*The input*:
····················
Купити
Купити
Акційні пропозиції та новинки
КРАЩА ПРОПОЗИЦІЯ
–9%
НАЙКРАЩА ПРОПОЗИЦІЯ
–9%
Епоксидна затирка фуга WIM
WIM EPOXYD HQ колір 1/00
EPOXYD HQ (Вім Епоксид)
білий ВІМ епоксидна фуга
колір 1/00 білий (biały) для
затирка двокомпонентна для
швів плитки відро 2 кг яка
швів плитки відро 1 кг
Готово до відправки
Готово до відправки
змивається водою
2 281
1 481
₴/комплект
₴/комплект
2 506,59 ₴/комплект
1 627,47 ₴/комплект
····················
*About this task*:
In the lines above, find the word "затирка" and copy every line it occurs in.

*The completed task*:
Епоксидна затирка фуга WIM
затирка двокомпонентна для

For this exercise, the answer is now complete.